We haven’t carried OldStyle strips since FreeStyle light was introduced, what, almost two years ago? Coding errors are the bane of diabetes education. We threw away all the OldStyle meters and replaced them with the self-cal models.

Ironically, and further proof if you needed it that God as a wicked sense of humor, just last month I was given a couple of hundred OldStyle strips which I promptly re-distributed to an Un-insured OmniPod user I know whose keeping alive out-of-pocket. Definitely not someone you can be an indian-giver with.

So I call Charlotte. She’s one of my Peer Educators and she job-shares with Debbie at the private practice clinic I wrote about recently. Charlotte uses a Cozmo pump. In fact, I pushed it through her insurance and trained her on it. As she has Lovelace, she’s able to use the attachable Cozmonitor meter ‘cause they are better sports about letting patients choose the test strips that are right for them. I’m “covered” by Presbyterian who doesn’t give a rat’s ass what’s right for me.

Yep, Charlotte’s little stick-of-gum-sized meter uses OldStyle strips. That means she has exactly what I need in her medicine cabinet.

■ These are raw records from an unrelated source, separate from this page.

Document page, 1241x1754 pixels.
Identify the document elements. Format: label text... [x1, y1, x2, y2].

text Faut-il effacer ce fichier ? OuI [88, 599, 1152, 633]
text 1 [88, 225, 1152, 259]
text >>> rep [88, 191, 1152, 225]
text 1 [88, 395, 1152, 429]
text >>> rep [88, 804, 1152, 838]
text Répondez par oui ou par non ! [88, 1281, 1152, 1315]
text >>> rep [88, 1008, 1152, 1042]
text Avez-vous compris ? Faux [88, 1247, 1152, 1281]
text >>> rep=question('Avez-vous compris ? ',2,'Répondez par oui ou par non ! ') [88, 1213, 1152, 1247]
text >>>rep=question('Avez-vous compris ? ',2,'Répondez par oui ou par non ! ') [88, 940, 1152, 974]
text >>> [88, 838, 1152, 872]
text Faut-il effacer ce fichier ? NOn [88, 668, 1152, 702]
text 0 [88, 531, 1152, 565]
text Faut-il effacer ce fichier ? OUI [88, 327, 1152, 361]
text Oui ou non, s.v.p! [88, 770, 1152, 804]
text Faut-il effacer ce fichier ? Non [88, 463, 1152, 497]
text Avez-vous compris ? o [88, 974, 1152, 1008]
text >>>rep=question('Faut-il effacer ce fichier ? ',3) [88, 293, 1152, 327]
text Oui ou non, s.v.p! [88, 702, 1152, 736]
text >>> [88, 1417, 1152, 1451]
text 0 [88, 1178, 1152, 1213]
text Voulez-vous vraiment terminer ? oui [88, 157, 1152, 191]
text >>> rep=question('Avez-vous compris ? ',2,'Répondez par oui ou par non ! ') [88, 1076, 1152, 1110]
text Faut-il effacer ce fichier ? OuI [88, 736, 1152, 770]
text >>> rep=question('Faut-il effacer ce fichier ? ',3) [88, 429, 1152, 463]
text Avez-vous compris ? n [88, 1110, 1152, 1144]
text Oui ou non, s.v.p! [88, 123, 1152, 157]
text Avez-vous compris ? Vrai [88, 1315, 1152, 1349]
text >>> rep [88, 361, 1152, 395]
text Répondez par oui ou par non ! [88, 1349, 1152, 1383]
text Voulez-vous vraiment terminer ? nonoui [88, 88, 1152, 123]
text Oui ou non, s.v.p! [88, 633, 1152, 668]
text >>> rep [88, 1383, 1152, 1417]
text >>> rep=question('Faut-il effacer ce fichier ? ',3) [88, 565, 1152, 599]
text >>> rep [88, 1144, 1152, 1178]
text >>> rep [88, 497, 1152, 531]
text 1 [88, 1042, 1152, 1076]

I whip out my PDA to look up her cell phone number. I dial her up on my circa 1930s rotary phone. Zzzzzt. Click-click-click. Zzzt. Click-click. Zzzzzzzt. Click-click-click-click. Zzzzzzzzzzzzzzzzzt. Click-click-click-click-click. I love the sound those old metal dial phones make.

Hey, ummmm, sorry to bother you, but could I borrow a cup of sugar?

Next time: hook up and hang out.


Blogger Crystal said...

Your imagery cracks me up.
Cannot wait to read more.

Stupid companies trying to monopolize on test strips. Will it ever end.